## TASK REQUIREMENTS
Retype the data between the line holding "LUCKESI, Cipriano Carlos." and the line holding "Zdrava hrava", inclusive, and leave the pictures out.

========================

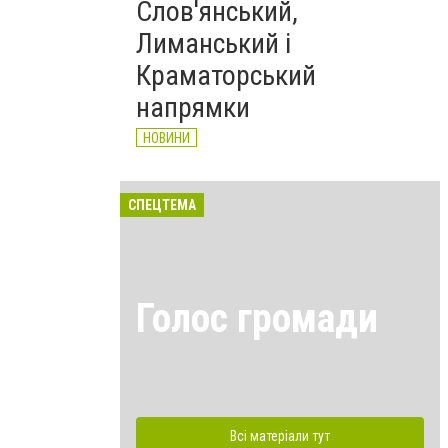
Слов'янський,
Лиманський і
Краматорський
напрямки
НОВИНИ
СПЕЦТЕМА
Голос громади
Всі матеріали тут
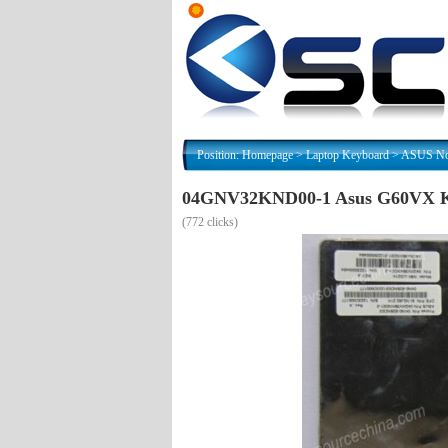
Position:
Homepage
>
Laptop Keyboard
>
ASUS Nor
04GNV32KND00-1 Asus G60VX K5
(
772 clicks)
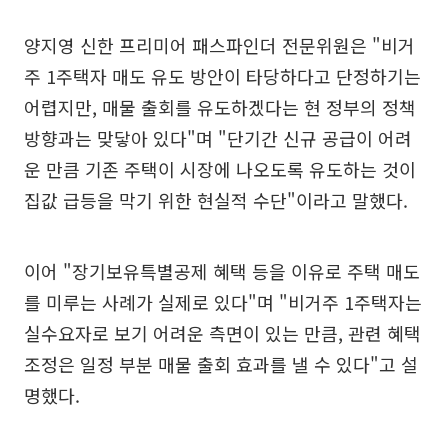
양지영 신한 프리미어 패스파인더 전문위원은 "비거
주 1주택자 매도 유도 방안이 타당하다고 단정하기는
어렵지만, 매물 출회를 유도하겠다는 현 정부의 정책
방향과는 맞닿아 있다"며 "단기간 신규 공급이 어려
운 만큼 기존 주택이 시장에 나오도록 유도하는 것이
집값 급등을 막기 위한 현실적 수단"이라고 말했다.
이어 "장기보유특별공제 혜택 등을 이유로 주택 매도
를 미루는 사례가 실제로 있다"며 "비거주 1주택자는
실수요자로 보기 어려운 측면이 있는 만큼, 관련 혜택
조정은 일정 부분 매물 출회 효과를 낼 수 있다"고 설
명했다.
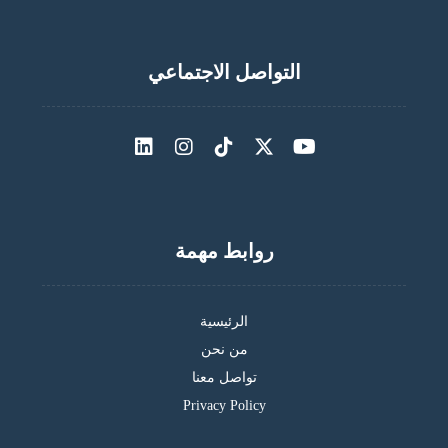
التواصل الاجتماعي
روابط مهمة
الرئيسية
من نحن
تواصل معنا
Privacy Policy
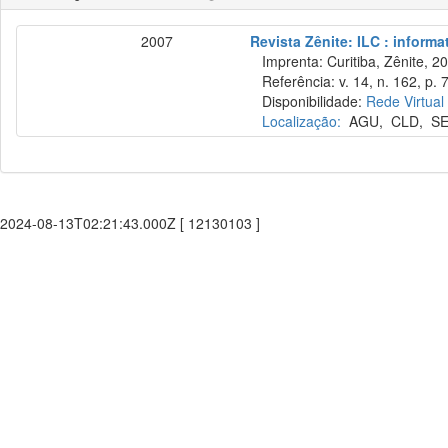
2007
Revista Zênite: ILC : informa
Imprenta: Curitiba, Zênite, 2
Referência: v. 14, n. 162, p. 
Disponibilidade:
Rede Virtual
Localização:
AGU
,
CLD
,
S
2024-08-13T02:21:43.000Z [ 12130103 ]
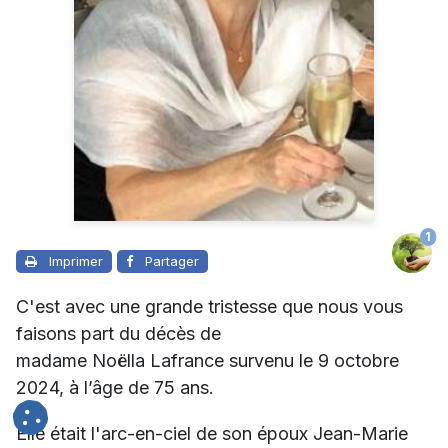
1
Imprimer
Partager
C'est avec une grande tristesse que nous vous
faisons part du décès de
madame Noëlla Lafrance survenu le 9 octobre
2024, à l’âge de 75 ans.
Elle était l'arc-en-ciel de son époux Jean-Marie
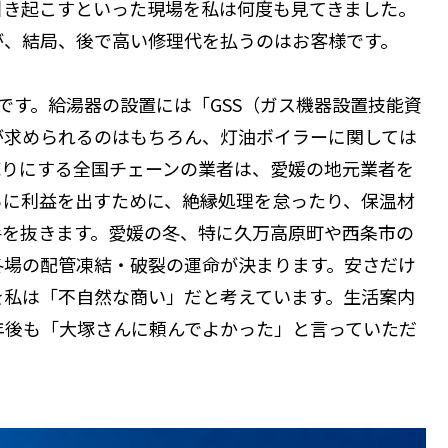
引き起こすといった現場を私は何度も見てきました。
が、結局、後で高い修理代を払うのはお客様です。
です。給湯器の設置には「GSS（ガス機器設置技能資
が求められるのはもちろん、灯油ボイラーに関しては
売りにする全国チェーンの業者は、愛媛の地元業者を
らに利益を出すために、絶縁処理を怠ったり、保温材
手を抜きます。愛媛の冬、特に久万高原町や西条市の
冬場の配管凍結・破裂の運命が決まります。安さだけ
を私は「不自然な商い」だと考えています。生活案内
年後も「大塚さんに頼んでよかった」と言っていただ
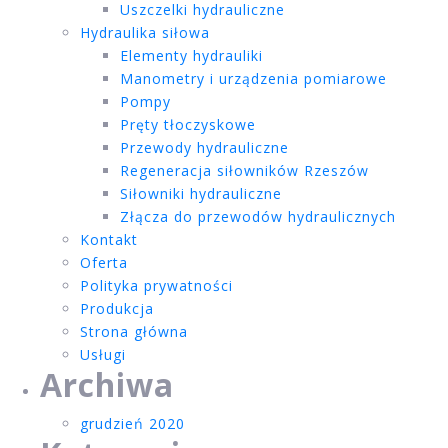
Uszczelki hydrauliczne
Hydraulika siłowa
Elementy hydrauliki
Manometry i urządzenia pomiarowe
Pompy
Pręty tłoczyskowe
Przewody hydrauliczne
Regeneracja siłowników Rzeszów
Siłowniki hydrauliczne
Złącza do przewodów hydraulicznych
Kontakt
Oferta
Polityka prywatności
Produkcja
Strona główna
Usługi
Archiwa
grudzień 2020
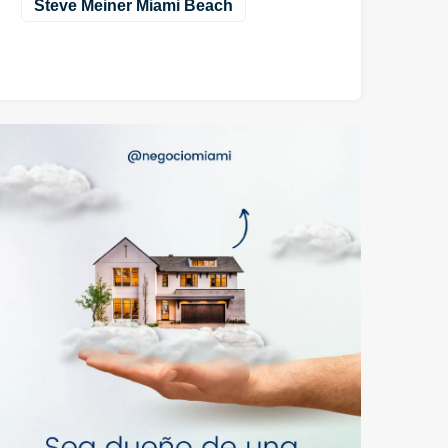
Steve Meiner Miami Beach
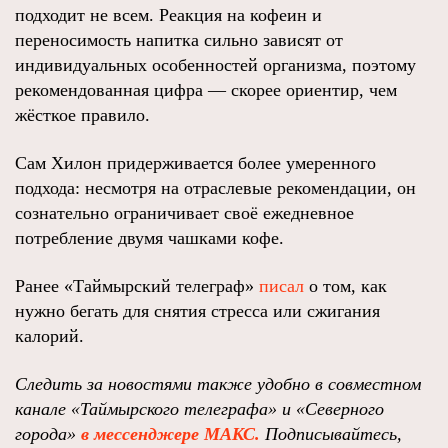
подходит не всем. Реакция на кофеин и
переносимость напитка сильно зависят от
индивидуальных особенностей организма, поэтому
рекомендованная цифра — скорее ориентир, чем
жёсткое правило.
Сам Хилон придерживается более умеренного
подхода: несмотря на отраслевые рекомендации, он
сознательно ограничивает своё ежедневное
потребление двумя чашками кофе.
Ранее «Таймырский телеграф»
писал
о том, как
нужно бегать для снятия стресса или сжигания
калорий.
Следить за новостями также удобно в совместном
канале «Таймырского телеграфа» и «Северного
города»
в мессенджере МАКС.
Подписывайтесь,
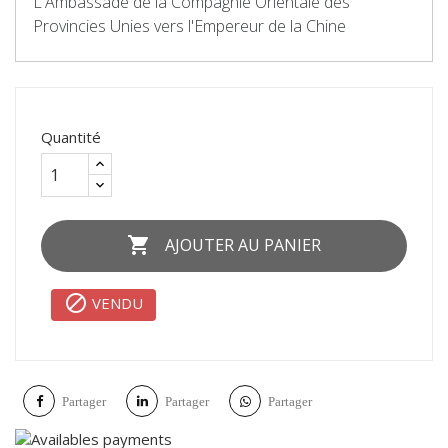
L'Ambassade de la Compagnie Orientale des
Provincies Unies vers l'Empereur de la Chine
Quantité

AJOUTER AU PANIER

VENDU
Partager
Partager
Partager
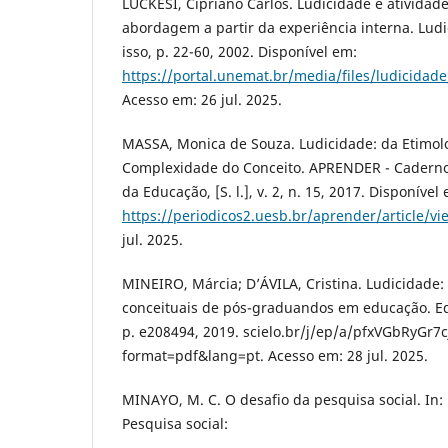
LUCKESI, Cipriano Carlos. Ludicidade e atividad
abordagem a partir da experiência interna. Lud
isso, p. 22-60, 2002. Disponível em:
https://portal.unemat.br/media/files/ludicidade
Acesso em: 26 jul. 2025.
MASSA, Monica de Souza. Ludicidade: da Etimolo
Complexidade do Conceito. APRENDER - Caderno d
da Educação, [S. l.], v. 2, n. 15, 2017. Disponível
https://periodicos2.uesb.br/aprender/article/v
jul. 2025.
MINEIRO, Márcia; D’ÁVILA, Cristina. Ludicidade
conceituais de pós-graduandos em educação. Edu
p. e208494, 2019. scielo.br/j/ep/a/pfxVGbRyGr
format=pdf&lang=pt. Acesso em: 28 jul. 2025.
MINAYO, M. C. O desafio da pesquisa social. In: 
Pesquisa social:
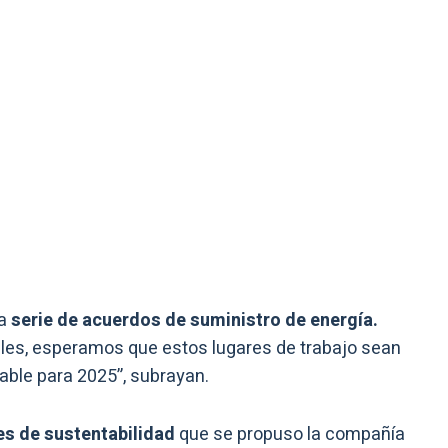
a
serie de acuerdos de suministro de energía.
ales, esperamos que estos lugares de trabajo sean
able para 2025”, subrayan.
es de sustentabilidad
que se propuso la compañía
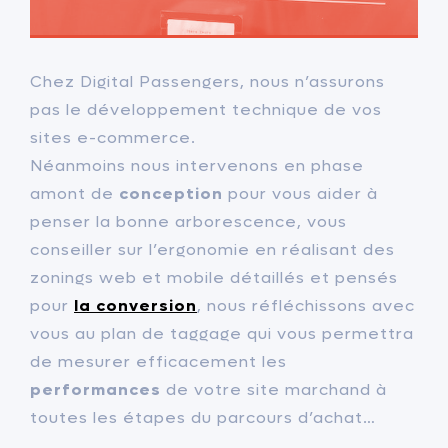
Chez Digital Passengers, nous n’assurons
pas le développement technique de vos
sites e-commerce.
Néanmoins nous intervenons en phase
amont de
conception
pour vous aider à
penser la bonne arborescence, vous
conseiller sur l’ergonomie en réalisant des
zonings web et mobile détaillés et pensés
pour
la conversion
, nous réfléchissons avec
vous au plan de taggage qui vous permettra
de mesurer efficacement les
performances
de votre site marchand à
toutes les étapes du parcours d’achat…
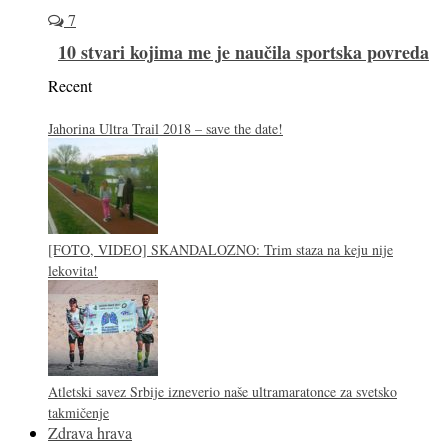
7
10 stvari kojima me je naučila sportska povreda
Recent
Jahorina Ultra Trail 2018 – save the date!
[FOTO, VIDEO] SKANDALOZNO: Trim staza na keju nije
lekovita!
Atletski savez Srbije izneverio naše ultramaratonce za svetsko
takmičenje
Zdrava hrava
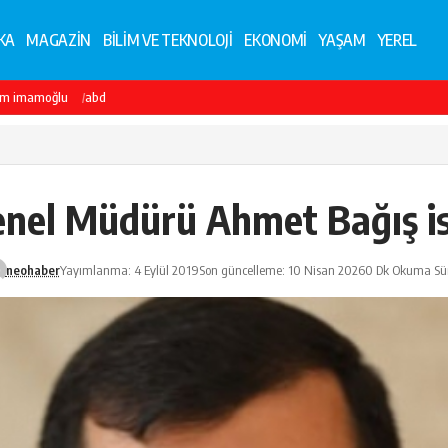
KA
MAGAZİN
BİLİM VE TEKNOLOJİ
EKONOMİ
YAŞAM
YEREL
em imamoğlu
abd
nel Müdürü Ahmet Bağış ist
neohaber
Yayımlanma: 4 Eylül 2019
Son güncelleme: 10 Nisan 2026
0 Dk Okuma Sür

========================

## EXERCISE RESULT
LUCKESI, Cipriano Carlos. Ludicidade e atividad
abordagem a partir da experiência interna. Lud
isso, p. 22-60, 2002. Disponível em:
https://portal.unemat.br/media/files/ludicidade
Acesso em: 26 jul. 2025.
MASSA, Monica de Souza. Ludicidade: da Etimolo
Complexidade do Conceito. APRENDER - Caderno d
da Educação, [S. l.], v. 2, n. 15, 2017. Disponível
https://periodicos2.uesb.br/aprender/article/v
jul. 2025.
MINEIRO, Márcia; D’ÁVILA, Cristina. Ludicidade
conceituais de pós-graduandos em educação. Edu
p. e208494, 2019. scielo.br/j/ep/a/pfxVGbRyGr
format=pdf&lang=pt. Acesso em: 28 jul. 2025.
MINAYO, M. C. O desafio da pesquisa social. In: 
Pesquisa social:
a
serie de acuerdos de suministro de energía.
ales, esperamos que estos lugares de trabajo sean
able para 2025”, subrayan.
es de sustentabilidad
que se propuso la compañía
Chez Digital Passengers, nous n’assurons
pas le développement technique de vos
sites e-commerce.
Néanmoins nous intervenons en phase
amont de
conception
pour vous aider à
penser la bonne arborescence, vous
conseiller sur l’ergonomie en réalisant des
zonings web et mobile détaillés et pensés
pour
la conversion
, nous réfléchissons avec
vous au plan de taggage qui vous permettra
de mesurer efficacement les
performances
de votre site marchand à
toutes les étapes du parcours d’achat…
7
10 stvari kojima me je naučila sportska povreda
Recent
Jahorina Ultra Trail 2018 – save the date!
[FOTO, VIDEO] SKANDALOZNO: Trim staza na keju nije
lekovita!
Atletski savez Srbije izneverio naše ultramaratonce za svetsko
takmičenje
Zdrava hrava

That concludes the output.